L’abbiamo vista nel ruolo di Giselle, Giulietta, Francesca da Rimini, Medea. L’abbiamo ammirata calcare, leggera, i palchi di tutto il mondo. L’abbiamo sempre riconosciuta, soprattutto, perché quella sua incredibile eleganza l’aveva preceduta in ogni contesto, dal teatro alla televisione. Si spegne oggi dopo una lunga malattia Carla Fracci, l’orgoglio italiano che già nel 1981 il New York Times definì come «prima ballerina assoluta», mentre Eugenio Montale, nel 1973, le dedicò la poesia La danzatrice stanca.
«Le straordinarie doti artistiche e umane hanno fatto di lei una delle più grandi ballerine classiche dei nostri tempi a livello internazionale», dichiara commosso il Presidente della Repubblica Sergio Mattarella. «Carla Fracci ha onorato, con la sua eleganza e il suo impegno artistico, frutto di intenso lavoro, il nostro Paese. Esprimo le più sentite condoglianze ai familiari e al mondo della danza, che perde oggi un prezioso e indimenticabile riferimento».
Gli fa eco il ministro della Cultura, Dario Franceschini, con un ultimo saluto su Twitter: «La più grande. Divina ed eterna. Piena di amore per la danza, di nuovi progetti, di idee per tutta la vita, con l’entusiasmo di una ventenne. L’Italia della cultura ti sarà grata per sempre, immensa Carla Fracci».

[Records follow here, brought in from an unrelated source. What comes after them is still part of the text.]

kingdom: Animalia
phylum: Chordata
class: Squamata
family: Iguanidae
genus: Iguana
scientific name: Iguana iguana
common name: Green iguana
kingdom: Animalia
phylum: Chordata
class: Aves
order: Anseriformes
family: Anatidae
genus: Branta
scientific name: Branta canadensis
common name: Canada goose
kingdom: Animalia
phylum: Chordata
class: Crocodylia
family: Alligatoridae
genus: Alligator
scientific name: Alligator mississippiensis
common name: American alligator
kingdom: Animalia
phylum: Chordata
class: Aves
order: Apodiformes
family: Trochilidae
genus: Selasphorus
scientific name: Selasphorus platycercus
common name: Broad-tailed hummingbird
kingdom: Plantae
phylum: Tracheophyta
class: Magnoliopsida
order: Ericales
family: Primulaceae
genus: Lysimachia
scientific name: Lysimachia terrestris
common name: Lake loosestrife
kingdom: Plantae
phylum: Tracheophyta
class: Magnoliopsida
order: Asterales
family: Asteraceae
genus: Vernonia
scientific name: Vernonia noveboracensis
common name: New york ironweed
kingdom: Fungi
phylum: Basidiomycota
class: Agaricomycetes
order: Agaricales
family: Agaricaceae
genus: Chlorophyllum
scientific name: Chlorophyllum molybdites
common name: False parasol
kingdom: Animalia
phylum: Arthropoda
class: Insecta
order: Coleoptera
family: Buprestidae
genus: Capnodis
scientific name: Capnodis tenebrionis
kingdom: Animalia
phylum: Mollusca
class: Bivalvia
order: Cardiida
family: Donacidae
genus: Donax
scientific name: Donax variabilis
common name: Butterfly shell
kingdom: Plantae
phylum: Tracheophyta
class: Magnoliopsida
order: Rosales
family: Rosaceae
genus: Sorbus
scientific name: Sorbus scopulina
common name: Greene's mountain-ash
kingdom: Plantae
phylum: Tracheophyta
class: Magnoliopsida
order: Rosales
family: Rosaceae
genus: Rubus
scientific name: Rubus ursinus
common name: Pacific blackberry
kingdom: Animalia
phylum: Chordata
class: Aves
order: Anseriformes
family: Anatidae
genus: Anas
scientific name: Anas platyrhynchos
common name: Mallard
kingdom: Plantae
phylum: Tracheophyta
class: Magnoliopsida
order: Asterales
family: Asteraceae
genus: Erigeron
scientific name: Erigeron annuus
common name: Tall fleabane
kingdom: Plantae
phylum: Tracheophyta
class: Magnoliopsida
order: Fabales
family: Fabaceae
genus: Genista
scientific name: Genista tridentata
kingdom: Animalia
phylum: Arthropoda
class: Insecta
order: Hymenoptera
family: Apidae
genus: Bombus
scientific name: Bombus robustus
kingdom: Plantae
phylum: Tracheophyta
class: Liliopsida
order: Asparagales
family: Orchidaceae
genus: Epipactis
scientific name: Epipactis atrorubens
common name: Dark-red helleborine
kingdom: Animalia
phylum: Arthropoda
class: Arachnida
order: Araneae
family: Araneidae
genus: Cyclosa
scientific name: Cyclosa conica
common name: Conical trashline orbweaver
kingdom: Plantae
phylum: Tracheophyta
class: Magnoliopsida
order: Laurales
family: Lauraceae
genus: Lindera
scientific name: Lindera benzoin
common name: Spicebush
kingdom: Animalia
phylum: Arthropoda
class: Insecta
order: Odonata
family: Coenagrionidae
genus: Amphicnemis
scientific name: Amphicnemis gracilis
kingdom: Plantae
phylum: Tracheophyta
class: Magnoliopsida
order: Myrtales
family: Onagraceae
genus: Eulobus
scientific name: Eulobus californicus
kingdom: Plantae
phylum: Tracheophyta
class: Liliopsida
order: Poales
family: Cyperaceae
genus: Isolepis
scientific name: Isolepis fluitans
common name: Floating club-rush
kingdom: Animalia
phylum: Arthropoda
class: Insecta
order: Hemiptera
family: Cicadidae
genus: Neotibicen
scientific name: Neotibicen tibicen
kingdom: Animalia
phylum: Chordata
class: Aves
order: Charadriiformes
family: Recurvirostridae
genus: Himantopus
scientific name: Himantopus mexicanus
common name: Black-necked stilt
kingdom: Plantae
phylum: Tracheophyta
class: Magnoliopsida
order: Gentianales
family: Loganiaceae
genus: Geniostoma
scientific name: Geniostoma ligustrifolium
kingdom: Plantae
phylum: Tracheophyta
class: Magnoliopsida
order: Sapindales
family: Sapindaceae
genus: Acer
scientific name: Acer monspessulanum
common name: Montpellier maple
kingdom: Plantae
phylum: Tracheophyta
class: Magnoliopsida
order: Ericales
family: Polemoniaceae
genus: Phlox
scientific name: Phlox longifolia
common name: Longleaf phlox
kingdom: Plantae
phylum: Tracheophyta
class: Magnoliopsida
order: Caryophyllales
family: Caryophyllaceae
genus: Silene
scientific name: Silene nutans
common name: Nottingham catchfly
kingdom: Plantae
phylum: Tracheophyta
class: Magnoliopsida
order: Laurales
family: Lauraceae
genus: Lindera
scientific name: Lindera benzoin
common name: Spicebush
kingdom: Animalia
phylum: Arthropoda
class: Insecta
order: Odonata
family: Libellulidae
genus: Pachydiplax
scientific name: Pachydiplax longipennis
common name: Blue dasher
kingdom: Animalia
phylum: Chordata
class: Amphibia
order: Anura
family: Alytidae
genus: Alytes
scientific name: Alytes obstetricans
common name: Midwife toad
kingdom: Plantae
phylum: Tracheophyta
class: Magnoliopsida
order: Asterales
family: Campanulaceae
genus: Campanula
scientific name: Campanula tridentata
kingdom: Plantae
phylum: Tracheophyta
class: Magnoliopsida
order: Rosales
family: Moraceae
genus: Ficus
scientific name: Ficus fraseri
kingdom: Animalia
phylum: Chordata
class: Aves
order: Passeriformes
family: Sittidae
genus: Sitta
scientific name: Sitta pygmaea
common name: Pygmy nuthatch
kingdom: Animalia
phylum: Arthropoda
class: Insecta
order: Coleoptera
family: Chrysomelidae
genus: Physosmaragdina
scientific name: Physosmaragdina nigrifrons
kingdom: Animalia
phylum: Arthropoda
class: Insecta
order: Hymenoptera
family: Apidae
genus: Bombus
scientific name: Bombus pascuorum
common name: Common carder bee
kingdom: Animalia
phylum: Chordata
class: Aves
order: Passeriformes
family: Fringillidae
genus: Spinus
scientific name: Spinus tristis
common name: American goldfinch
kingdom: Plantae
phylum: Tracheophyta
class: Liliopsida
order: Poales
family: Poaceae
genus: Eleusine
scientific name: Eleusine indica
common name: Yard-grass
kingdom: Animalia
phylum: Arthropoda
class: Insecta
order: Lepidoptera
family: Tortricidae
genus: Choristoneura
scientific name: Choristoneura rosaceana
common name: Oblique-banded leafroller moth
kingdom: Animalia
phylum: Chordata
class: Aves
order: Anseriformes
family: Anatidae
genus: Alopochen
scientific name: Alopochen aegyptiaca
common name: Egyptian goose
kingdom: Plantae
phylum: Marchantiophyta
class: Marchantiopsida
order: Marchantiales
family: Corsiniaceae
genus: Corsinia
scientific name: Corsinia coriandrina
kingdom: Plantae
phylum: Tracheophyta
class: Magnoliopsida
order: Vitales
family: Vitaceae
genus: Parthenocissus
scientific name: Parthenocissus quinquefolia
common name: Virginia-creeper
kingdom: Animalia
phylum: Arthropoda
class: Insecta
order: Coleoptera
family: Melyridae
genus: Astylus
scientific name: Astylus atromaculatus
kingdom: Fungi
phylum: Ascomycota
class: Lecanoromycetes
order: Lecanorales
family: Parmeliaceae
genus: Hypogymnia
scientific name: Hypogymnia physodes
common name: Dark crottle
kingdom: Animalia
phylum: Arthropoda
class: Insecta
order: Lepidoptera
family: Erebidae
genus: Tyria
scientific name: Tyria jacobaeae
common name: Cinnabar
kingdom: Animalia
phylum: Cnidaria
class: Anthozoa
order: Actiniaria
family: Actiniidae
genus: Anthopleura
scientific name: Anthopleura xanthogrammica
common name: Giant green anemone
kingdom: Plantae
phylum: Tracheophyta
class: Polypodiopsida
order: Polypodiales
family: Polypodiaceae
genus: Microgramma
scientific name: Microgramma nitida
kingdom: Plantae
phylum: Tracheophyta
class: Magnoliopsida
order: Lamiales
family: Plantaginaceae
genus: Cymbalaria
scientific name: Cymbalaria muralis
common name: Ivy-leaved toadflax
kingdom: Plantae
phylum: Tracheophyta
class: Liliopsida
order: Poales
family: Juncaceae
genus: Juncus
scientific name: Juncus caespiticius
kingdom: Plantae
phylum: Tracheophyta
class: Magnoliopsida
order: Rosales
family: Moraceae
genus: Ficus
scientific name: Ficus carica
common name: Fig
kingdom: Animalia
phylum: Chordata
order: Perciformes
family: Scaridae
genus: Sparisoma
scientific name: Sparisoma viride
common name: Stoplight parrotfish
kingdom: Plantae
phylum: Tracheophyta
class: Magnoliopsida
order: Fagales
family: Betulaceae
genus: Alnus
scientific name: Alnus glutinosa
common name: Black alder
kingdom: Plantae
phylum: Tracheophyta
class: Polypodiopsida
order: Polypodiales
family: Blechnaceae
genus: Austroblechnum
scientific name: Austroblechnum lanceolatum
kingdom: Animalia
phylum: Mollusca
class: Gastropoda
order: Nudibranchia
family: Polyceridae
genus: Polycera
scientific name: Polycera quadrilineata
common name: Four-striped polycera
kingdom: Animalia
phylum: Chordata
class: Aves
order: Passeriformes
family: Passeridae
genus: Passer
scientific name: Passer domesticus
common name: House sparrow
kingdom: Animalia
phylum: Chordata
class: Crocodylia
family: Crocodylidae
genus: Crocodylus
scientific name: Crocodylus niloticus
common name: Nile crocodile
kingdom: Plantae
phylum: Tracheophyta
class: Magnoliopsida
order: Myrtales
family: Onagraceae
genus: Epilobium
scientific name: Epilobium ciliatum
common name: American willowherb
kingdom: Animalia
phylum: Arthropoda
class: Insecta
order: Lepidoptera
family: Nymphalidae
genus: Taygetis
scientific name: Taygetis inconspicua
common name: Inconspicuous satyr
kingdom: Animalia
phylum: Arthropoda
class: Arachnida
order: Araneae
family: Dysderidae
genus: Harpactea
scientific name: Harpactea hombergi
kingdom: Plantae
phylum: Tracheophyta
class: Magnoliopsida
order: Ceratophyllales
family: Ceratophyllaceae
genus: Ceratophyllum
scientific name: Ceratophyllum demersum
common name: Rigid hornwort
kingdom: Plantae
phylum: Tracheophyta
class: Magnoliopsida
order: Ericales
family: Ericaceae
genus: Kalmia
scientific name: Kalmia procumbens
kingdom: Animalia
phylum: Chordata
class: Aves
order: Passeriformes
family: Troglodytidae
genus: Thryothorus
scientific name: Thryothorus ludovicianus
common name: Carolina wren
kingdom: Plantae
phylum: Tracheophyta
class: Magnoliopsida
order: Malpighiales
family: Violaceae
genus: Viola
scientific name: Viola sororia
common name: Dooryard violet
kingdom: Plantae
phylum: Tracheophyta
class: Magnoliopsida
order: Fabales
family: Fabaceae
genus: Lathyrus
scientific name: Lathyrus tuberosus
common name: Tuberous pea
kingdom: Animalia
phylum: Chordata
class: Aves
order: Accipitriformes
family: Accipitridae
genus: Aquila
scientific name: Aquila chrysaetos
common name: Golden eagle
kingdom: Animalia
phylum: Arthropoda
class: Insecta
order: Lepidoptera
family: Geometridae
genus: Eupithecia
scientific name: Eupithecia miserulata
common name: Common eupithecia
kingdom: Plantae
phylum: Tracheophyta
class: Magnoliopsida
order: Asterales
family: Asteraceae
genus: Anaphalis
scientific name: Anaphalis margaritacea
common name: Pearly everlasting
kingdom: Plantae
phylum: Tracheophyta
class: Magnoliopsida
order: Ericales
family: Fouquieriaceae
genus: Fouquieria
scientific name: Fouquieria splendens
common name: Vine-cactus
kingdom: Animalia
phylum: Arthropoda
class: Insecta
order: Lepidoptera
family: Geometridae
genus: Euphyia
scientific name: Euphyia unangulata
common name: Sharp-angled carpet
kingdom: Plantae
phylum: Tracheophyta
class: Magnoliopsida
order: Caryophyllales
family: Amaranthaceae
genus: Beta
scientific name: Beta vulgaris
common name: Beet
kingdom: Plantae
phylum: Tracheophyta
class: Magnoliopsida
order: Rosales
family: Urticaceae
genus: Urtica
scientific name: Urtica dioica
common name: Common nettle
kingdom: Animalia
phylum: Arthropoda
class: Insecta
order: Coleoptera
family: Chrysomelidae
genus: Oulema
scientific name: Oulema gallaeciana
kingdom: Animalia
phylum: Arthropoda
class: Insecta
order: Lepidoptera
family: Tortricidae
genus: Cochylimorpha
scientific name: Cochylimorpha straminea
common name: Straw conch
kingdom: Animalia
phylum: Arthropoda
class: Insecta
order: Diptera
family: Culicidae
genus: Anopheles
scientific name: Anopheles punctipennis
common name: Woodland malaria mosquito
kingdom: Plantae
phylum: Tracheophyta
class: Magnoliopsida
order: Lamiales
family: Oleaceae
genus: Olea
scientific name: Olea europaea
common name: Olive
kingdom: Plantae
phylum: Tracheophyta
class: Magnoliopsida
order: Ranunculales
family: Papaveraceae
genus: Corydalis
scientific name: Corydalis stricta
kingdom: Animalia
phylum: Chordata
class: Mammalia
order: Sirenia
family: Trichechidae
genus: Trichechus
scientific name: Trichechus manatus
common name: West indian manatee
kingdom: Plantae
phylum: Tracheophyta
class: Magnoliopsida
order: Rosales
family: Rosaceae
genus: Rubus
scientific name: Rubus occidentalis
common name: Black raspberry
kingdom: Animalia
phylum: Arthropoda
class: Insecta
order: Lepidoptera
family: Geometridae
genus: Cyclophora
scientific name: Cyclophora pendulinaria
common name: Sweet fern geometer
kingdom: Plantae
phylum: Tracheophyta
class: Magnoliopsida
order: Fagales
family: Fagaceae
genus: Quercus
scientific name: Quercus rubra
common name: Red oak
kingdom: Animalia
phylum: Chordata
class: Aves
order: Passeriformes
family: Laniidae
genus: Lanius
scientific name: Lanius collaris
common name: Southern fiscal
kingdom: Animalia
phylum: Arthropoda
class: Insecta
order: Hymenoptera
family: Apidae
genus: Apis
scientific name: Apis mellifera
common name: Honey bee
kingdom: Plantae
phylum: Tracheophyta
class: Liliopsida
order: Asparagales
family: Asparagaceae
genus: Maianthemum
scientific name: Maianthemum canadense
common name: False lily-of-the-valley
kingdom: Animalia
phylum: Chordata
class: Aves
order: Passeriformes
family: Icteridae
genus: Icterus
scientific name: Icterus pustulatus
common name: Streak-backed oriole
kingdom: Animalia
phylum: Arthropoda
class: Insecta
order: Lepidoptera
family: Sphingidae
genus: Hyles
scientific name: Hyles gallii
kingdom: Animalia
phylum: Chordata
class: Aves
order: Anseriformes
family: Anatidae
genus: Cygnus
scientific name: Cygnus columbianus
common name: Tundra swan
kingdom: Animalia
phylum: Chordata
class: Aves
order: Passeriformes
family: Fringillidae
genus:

Nata a Milano nel 1936 e di umili origini, Carla Fracci inizia a studiare danza a 10 anni al Teatro della Scala e lì diviene prima ballerina nel 1958. Si esibisce in giro per il mondo, danza insieme a interpreti come Rudolf Nureyev, Vladimir Vasiliev, Erik Bruhn, Roberto Bolle. Dirige il Teatro San Carlo di Napoli e quello dell’Arena di Verona, per poi spostarsi, dal 2000 al 2010, alla guida del corpo di ballo del Teatro dell’Opera di Roma. La ritroviamo “a casa”, alla Scala, proprio lo scorso gennaio, in una masterclass andata in streaming sul sito della Scala e su RayPlay. La salutiamo e la ringraziamo per la sua arte con le parole che Charlie Chaplin le dedicò dopo averla vista danzare per la prima volta: «You are wonderful».